Dublin - the major airport on this island and the fifth busiest across the UK and Ireland – is only about one-and-three-quarter hours away fro Belfast by road, and services destinations including New York, Chicago, and Boston.
That's not to diminish Belfast International Airport in any way, but I don't think we should get too fixated on having a direct flight to the US from Belfast. Perhaps there's a bigger picture that we need to see.
Should we actually be focusing our efforts and resources more on improving the infrastructure that links Belfast with Dublin, and Belfast with Derry? I think undoubtedly so.
Not only would this make Dublin Airport all the more accessible from Belfast and other parts of Northern Ireland, it would be something to help sell Northern Ireland to international investors. Transport and infrastructure are seen as two of the key factors in attracting inward investment.
The reality is that the Belfast to Dublin corridor is economically critical to this part of the world and something that we should be seeking to further develop – whatever the political context.
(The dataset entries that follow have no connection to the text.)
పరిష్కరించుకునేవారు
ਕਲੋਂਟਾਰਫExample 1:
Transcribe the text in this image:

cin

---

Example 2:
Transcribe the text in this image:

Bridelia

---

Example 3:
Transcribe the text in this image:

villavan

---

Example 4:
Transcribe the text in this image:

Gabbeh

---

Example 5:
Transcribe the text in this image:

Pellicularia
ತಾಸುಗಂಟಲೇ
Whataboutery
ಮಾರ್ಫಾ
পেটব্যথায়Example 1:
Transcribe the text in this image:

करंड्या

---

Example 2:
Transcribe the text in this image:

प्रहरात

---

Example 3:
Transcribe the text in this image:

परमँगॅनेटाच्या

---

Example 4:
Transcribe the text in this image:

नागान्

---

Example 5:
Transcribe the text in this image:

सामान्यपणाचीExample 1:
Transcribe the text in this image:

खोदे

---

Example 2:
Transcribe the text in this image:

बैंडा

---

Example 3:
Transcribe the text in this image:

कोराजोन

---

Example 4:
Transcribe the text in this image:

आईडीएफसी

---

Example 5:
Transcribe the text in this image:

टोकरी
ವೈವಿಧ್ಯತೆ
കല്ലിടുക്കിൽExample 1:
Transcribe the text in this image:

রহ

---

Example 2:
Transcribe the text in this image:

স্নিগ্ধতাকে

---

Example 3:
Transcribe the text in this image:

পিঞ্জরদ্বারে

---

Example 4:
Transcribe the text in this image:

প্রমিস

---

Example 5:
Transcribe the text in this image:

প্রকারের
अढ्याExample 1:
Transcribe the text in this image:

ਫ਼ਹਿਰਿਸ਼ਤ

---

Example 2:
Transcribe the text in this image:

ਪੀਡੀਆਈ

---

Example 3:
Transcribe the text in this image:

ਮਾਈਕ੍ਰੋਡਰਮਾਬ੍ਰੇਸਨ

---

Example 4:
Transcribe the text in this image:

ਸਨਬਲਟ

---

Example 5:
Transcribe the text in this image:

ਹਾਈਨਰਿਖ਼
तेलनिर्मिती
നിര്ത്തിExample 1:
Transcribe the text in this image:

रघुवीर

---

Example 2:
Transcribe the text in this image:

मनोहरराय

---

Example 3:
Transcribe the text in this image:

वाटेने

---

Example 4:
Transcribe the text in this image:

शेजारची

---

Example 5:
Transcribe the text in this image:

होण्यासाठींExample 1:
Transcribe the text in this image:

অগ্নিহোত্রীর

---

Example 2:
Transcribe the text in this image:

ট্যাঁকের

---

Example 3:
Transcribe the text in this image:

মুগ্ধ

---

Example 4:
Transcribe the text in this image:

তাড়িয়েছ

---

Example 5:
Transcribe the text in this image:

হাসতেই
With improved transport infrastructure - most significantly rail – Belfast could benefit considerably from its proximity to Dublin, which is a significant international city.
The Dublin-Belfast corridor has a population of something like 3.3 million people. The Dublin region has a GDP of over €100 billion, according to Dublin Chamber, while some estimates put Belfast Metropolitan Area's GDP at over €30 billion, giving a total regional GDP of €130 billion or more.
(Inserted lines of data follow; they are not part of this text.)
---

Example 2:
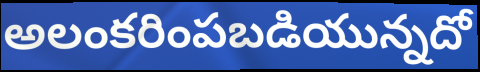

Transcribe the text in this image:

అలంకరింపబడియున్నదో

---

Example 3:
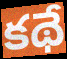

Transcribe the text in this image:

కథే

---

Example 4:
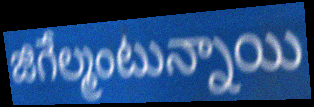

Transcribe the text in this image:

జిగేల్మంటున్నాయి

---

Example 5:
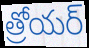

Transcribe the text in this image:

త్రోయర్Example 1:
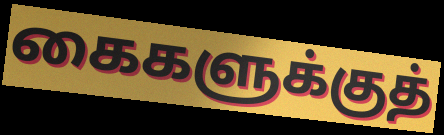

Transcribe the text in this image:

கைகளுக்குத்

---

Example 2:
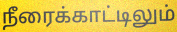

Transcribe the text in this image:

நீரைக்காட்டிலும்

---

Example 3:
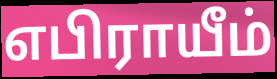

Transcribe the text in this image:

எபிராயீம்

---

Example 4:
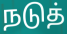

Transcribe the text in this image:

நடுத்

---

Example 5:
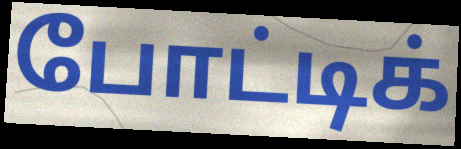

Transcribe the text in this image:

போட்டிக்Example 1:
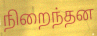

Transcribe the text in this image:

நிறைந்தன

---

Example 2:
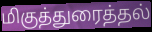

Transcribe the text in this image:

மிகுத்துரைத்தல்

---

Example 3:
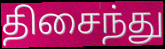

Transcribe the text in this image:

திசைந்து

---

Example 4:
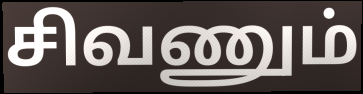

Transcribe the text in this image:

சிவணும்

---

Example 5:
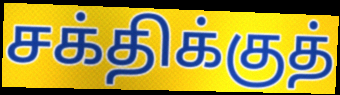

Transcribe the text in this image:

சக்திக்குத்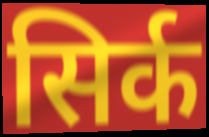
सिर्क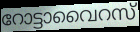
റോട്ടാവൈറസ്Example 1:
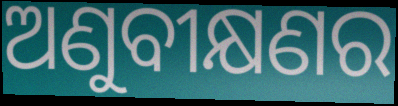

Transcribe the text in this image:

ଅଣୁବୀକ୍ଷଣର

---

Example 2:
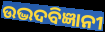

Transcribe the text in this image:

ଉଦ୍ଭଦବିଜ୍ଞାନୀ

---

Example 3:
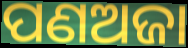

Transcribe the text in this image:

ପଣଅଜା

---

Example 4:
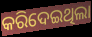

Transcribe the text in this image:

କରିଦେଇଥିଲା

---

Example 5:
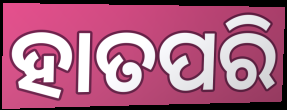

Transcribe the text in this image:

ହାତପରି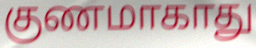
குணமாகாதுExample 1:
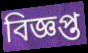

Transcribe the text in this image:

বিজ্ঞপ্ত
At present, the office market in Dublin is extremely buoyant, with significant demand, driven by the tech sector. Nine out of the top 10 global software and US technology firms have an Irish presence (largely Dublin), while all of the top 10 global ‘born on the internet' businesses operate there.
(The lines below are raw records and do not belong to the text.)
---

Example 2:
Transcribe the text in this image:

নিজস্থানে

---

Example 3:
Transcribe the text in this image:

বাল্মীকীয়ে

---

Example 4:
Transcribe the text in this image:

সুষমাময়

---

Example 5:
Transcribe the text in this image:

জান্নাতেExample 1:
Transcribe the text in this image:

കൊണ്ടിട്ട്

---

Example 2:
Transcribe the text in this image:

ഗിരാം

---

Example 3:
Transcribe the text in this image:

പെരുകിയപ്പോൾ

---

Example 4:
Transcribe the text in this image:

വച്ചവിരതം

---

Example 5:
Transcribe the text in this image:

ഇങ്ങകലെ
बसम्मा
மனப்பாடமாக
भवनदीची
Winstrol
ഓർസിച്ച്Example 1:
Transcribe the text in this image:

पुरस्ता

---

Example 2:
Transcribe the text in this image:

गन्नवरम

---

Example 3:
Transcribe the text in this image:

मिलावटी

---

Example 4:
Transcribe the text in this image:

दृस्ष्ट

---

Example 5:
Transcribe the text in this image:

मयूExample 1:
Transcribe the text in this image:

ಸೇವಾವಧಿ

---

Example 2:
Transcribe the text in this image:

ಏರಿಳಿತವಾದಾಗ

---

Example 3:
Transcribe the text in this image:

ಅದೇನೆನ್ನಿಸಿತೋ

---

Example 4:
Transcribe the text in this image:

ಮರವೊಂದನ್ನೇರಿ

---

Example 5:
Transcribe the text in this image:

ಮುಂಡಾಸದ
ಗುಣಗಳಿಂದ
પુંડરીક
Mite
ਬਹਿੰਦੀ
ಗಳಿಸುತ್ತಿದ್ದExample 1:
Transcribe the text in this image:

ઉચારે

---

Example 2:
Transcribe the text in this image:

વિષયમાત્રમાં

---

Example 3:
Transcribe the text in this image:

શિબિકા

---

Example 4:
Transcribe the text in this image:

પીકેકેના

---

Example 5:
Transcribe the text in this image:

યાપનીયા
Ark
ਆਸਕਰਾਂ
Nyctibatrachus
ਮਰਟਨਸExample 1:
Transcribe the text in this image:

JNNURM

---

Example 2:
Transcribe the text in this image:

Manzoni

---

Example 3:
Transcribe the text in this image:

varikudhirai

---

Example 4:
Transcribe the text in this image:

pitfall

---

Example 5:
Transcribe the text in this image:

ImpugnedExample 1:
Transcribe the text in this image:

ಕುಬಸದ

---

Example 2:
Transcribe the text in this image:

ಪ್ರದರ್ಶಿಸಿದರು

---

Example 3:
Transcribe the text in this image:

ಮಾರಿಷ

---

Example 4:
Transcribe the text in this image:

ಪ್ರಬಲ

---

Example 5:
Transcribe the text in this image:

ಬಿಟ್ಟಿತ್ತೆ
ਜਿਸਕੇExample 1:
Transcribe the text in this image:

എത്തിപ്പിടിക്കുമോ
Amazon recently took 170,000 sq ft in Dublin, Facebook occupies 250,000 sq ft, Google has 600,000 sq ft and counting, and Twitter is poised to move into 100,000 sq ft of space.
Dublin actually has a shortage of space (though it has 7 million sq ft of new space in the pipeline, with half of that actually under construction). Belfast, with its lower cost-base, could be a viable alternative to Dublin, but also a viable additional location for major international companies.
Enhanced transport infrastructure would also make Dublin a more viable destination for people living in Belfast to commute to for work, therefore opening up a wider range of high value jobs. And it would make Dublin an even more viable market for local companies – including services firms – to do business in.
Whatever your political persuasion, I think it is critical that we genuinely recognise that we live in an all-island economy, and that isn't going to change.
So we need to maximise the opportunity and focus on improving links - transport and otherwise – with the other major economic centre on the island.
:: Ben Collins is director of the Royal Institution of Chartered Surveyors (RICS) in Northern Ireland, which represents 4,000 cross-sectoral members comprising of chartered and associate surveyors, trainees and students.